需給動向 海外

◆米 国◆

2013年度の豚肉生産量は微増も、輸出量は減少見込み


 米国農務省経済調査局(USDA/ERS)が8月16日に公表した「Livestock, Dairy, and Poultry Outlook」によると、2013年の豚肉生産量は、前年比0.6パーセント増の1060万8000トンと見込んでいる(表2)。微増の要因として、豚肉需要は高いものの、高止まりを続けた飼料穀物価格に対し、現在の肥育豚相場では、生産者が繁殖母豚の増頭などに踏み込むことが困難な状況であることから、前年をわずかに上回る程度になるとしている。
表2 豚肉の生産量、輸入量および輸出量予測
資料:USDA/ERS
注 1:数量は枝肉重量ベースのもの。
注 2:*は速報値

豚肉生産者の収益性は依然、厳しい状況

 このような中、全米で最も豚の飼養頭数が多いアイオワ州の肥育豚の収益について、アイオワ州立大学は調査結果を公表した。これによると、2013年の1月から6月の1頭当たりの平均収益は、21.67ドル(2,145円:1米ドル=99円)の赤字と試算されており、上昇した飼料穀物価格が養豚経営に深刻な影響を与えたことが読み取れる。上半期の肥育豚価格は、例年より上昇したものの、飼料穀物価格の上昇幅が大きかったことが赤字の要因とみている。なお、同時期のトウモロコシの価格について、例年と比べて11.5パーセント高の1ブッシェル当たり7.01ドル(694円)、大豆かす価格は、同20.2パーセント高の1ショートトン(907.2キログラム)当たり449.00ドル(4万4451円)であったと試算している。

7月のと畜頭数は前年を上回る

 米国農務省全国農業統計局(USDA/NASS)が8月22日公表した「Livestock Slaughter」によると、2013年上半期(1〜6月)の豚と畜頭数は、前年同期比0.2パーセント減の5465万1000頭となった。ただし、1日当たりのと畜頭数では、前年同期より2,000頭多い43万頭と算出されることから、依然、豚肉需要は高いとみられる。豚肉需要の増加に伴い上半期の肥育豚価格(100ポンド当たり)の平均価格は、前年同期比0.51ドル(50円)高い62.25ドル(6,163円)となった。

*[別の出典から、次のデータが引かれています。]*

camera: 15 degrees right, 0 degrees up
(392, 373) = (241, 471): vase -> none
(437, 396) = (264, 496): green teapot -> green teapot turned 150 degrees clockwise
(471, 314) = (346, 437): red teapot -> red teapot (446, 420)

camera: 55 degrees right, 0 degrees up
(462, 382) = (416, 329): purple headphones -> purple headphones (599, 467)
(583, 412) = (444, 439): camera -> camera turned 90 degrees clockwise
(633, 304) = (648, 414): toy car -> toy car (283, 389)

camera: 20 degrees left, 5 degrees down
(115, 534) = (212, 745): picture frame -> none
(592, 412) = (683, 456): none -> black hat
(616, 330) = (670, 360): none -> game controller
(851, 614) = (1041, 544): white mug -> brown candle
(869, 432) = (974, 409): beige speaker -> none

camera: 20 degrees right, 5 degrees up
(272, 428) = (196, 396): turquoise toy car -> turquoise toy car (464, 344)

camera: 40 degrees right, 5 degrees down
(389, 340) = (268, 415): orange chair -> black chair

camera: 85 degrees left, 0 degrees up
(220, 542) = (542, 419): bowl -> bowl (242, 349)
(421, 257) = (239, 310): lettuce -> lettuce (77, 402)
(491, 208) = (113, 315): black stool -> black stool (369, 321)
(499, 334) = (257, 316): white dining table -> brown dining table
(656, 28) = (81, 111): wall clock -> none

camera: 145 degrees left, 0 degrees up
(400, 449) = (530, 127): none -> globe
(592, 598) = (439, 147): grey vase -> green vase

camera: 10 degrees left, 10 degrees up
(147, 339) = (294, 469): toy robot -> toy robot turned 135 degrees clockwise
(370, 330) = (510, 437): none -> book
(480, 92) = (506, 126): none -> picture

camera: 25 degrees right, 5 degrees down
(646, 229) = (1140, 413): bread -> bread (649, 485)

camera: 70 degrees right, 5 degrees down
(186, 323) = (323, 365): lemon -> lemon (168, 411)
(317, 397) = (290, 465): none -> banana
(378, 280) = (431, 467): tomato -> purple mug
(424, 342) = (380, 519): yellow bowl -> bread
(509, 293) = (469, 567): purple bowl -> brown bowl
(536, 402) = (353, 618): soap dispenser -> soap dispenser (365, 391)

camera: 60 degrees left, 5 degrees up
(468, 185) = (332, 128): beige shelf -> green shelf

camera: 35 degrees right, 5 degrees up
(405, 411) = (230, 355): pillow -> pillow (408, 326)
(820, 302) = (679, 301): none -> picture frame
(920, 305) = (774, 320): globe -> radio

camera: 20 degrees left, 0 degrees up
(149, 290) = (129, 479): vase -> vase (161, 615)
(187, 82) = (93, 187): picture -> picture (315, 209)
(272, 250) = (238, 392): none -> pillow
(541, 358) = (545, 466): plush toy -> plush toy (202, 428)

 USDAによると、豚肉需要の増加傾向により、2013年7月のと畜頭数は、前年同月比6.0パーセント増の908万200頭となった(図13)。
図13 と畜頭数の推移
資料:USDA/NASS
 と畜頭数を州別に見ると、豚の飼養頭数が多い主要な州でほとんど前年同月を上回った。特に、アイオワ州(前年同月比5.8%増の237万9000頭)、ノースカロライナ州(同4.5%増の90万5000頭)、ミネソタ州(同3.9%増の83万4000頭)イリノイ州(同7.9%増の87万3000頭)での伸びが目立った。